Justement, avez-vous des projets en préparation?
A. B. Oui, deux projets pour des créations in situ, en 2016 et en 2017. Concevoir un spectacle pour un lieu spécifique, en plein air, permet de se concentrer sur une seule chose, puisque, par définition, il est impossible de tourner avec ces spectacles. Nous pouvons donc utiliser plus de matériel et voir grand.
Ces spectacles se joueront dans le canton. Nous avons déjà la musique, mais pas encore les danseurs. La musique a évidemment une grande importance. Dans Souffle, par exemple, la musique écrite par Caroline Charrière pour le chœur Zeugma, était très aérienne. Nous avons ainsi choisi une chorégraphie très charnelle. Le piège était de vouloir illustrer la musique. Ce serait devenu pathétique.

Avez-vous changé votre manière de travailler, en vingt-huit ans de création?
A. B. Oui et non. Nous envisageons la danse de la même manière. Même si nous donnons plus de valeur à une certaine intensité, une présence vivante même quand ça ne bouge pas beaucoup. La différence, c’est surtout que nous ne dansons plus. Nous sommes passés du statut d’interprètes-chorégraphes à celui de chorégraphes.

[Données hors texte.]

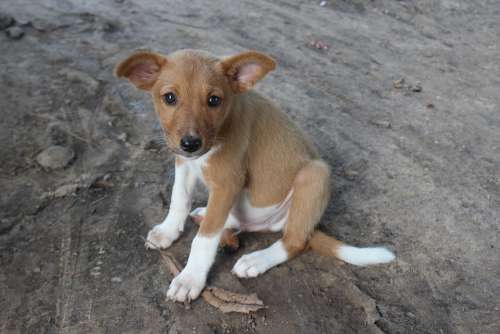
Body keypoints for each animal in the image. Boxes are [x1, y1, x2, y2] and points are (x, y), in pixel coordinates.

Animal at [115, 49, 396, 302]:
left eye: (214, 100)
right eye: (170, 98)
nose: (191, 143)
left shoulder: (227, 183)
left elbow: (204, 239)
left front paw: (190, 278)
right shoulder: (184, 163)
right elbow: (178, 199)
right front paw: (168, 231)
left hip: (315, 175)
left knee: (295, 241)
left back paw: (257, 259)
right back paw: (209, 215)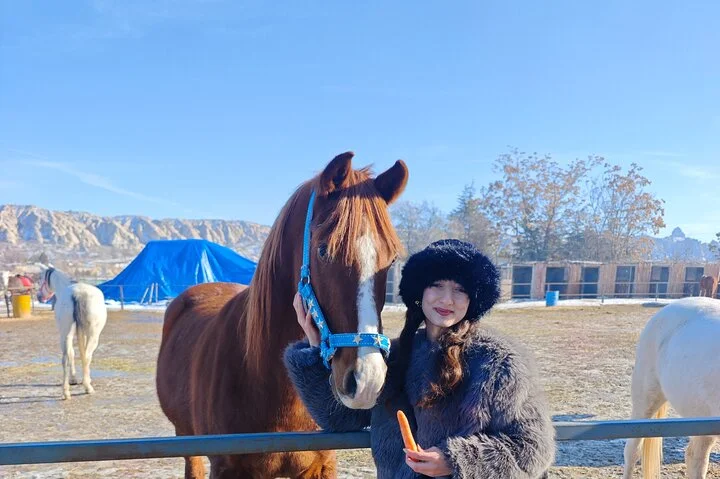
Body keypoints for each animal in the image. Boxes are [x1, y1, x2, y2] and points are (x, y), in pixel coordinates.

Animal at [38, 267, 108, 400]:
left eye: (40, 279)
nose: (39, 296)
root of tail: (77, 294)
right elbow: (83, 354)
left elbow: (73, 353)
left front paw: (73, 379)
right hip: (93, 335)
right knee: (87, 356)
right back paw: (88, 387)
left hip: (65, 334)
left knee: (65, 358)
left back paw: (66, 392)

B. M. Avant, l’outil était nous-mêmes. L’outil est maintenant différent, avec un potentiel différent. Nous jouons avec ça: présenter aux danseurs des potentiels, dont ils ne se rendent parfois pas compte. Il faut qu’ils soient créatifs et capables d’improvisation, sans avoir les pas dessinés sur du papier.
A. B. Le rapport de confiance est important pour que les danseurs acceptent d’aller dans la direction vers laquelle on tend. La chorégraphie est aussi l’art de communiquer, de diriger sans diriger, de corriger sans blesser, pour faire découvrir au danseur ses propres possibilités.
B. M. Sinon, je continue aussi à m’occuper des costumes, avec l’aide d’une couturière. Dans notre dernière création, nous avons renoncé aux décors, notamment en raison des difficultés qu’ils occasionnent lors des tournées. Surtout si l’on quitte le continent. Souffle, par exemple, a pu tourner en Amérique du Sud grâce à l’absence de décors.

Le métier de danseur est-il particulièrement difficile en Suisse?
A. B. Vivre de la danse est très difficile en Suisse. Les danseurs complètent souvent leur revenu avec le chômage. Ils doivent continuellement s’entraîner et suivre des cours, pour un travail qu’ils feront sur une période relativement courte.
C’est le problème dans l’art en général, mais les danseurs sont souvent au bas de l’échelle. Ils sont moins bien organisés et moins revendicatifs que les musiciens et les comédiens.
Certains danseurs traversent nos spectacles, mais nous n’avons pas les moyens d’en avoir sous contrat à l’année. Ce sont des free-lances, des nomades qui vivent avec leur valise: deux mois ici, ensuite à Zurich, puis à l’étranger.
B. M. Nous avons mis l’accent sur la création, ce qui nous a donné une situation plus stable et nous a permis d’avoir une famille Le soutien de nos parents a aussi été primordial. Comme simples danseurs, nous n’aurions pas pu faire cela. Mais tous ne peuvent pas prétendre à devenir chorégraphes.